Characterising two genomic islands involved in metabolism in Neisseria meningitidis

Meningococcal meningitis is endemic in sub-Saharan Africa while sporadic outbreaks burden the developed world by preying on the young and immunocompromised. The causal pathogen Neisseria meningitidis exclusively colonises the human nasopharynx. With a relatively concise genome, it can invade across multiple bodily compartments, which can be highly debilitating and life-threatening.
Nine genomic “islands” have been identified in N. meningitidis and N. gonorrhoeae, absent from their commensal cousin N. lactamica. Many are predicted to have roles in bacterial transport, metabolism and regulation.
Genomic Island 5 contains three genes and was correctly annotated to encode enzymes involved in the synthesis of the polyamine putrescine, protecting bacteria from oxidative stress. Mutant N. meningitidis lacking these genes grew poorly in rich media. The lesion can be restored by putrescine supplementation or gene complementation.
Genomic Island 3 contains two genes poorly annotated to be spermidine-synthesising – a higher polyamine. Mutant N. meningitidis lacking these genes, however, grew poorly in chemically-defined media. Shuffling amino acid profiles and culturing with a labelled arginine isotope suggest a role in the acquisition and metabolism of arginine and glutamine, which are key to meningococcal maintenance.

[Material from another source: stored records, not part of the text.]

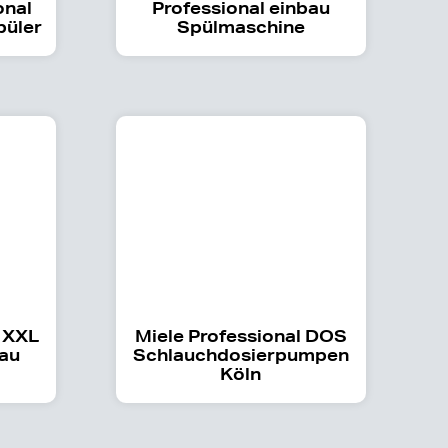
onal
Professional einbau
püler
Spülmaschine
 XXL
Miele Professional DOS
bau
Schlauchdosierpumpen
Köln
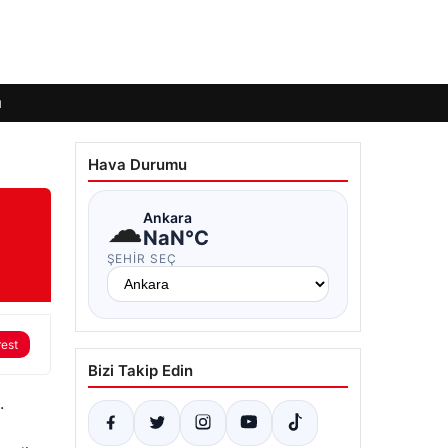
ı
Hava Durumu
☁
Ankara
NaN°C
ŞEHIR SEÇ
rest
Bizi Takip Edin
.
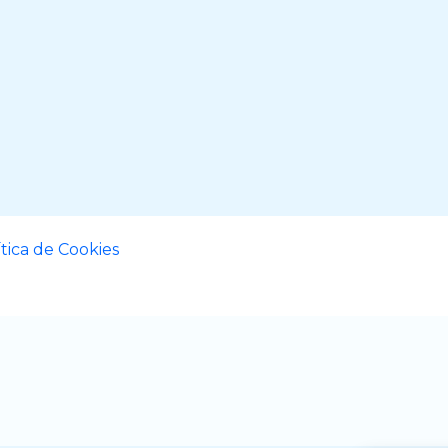
ítica de Cookies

Enhanced systems circumventing host resource-denial, scavenging amino acids and resisting challenges from free radicals are examples of virulence. These islands are believed to support the general fitness of N. meningitidis as a highly competitive commensal but paradoxically “accidental” pathogen, where disease is a likely a result of risk-taking lifestyles in response to complex microenvironment changes.
This behaviour is contrasted by N. gonorrhoeae which prefers recurrent infection episodes and long-term establishment. The closely-related but phenotypically diverse members of the Neisseria genus hence serve as research foci of much interest. In a broader sense, investigating why meningococci conserve such pathogen-specific sequences may help inspire new clinical strategies and provide alternative perspectives towards the biology of similar organisms.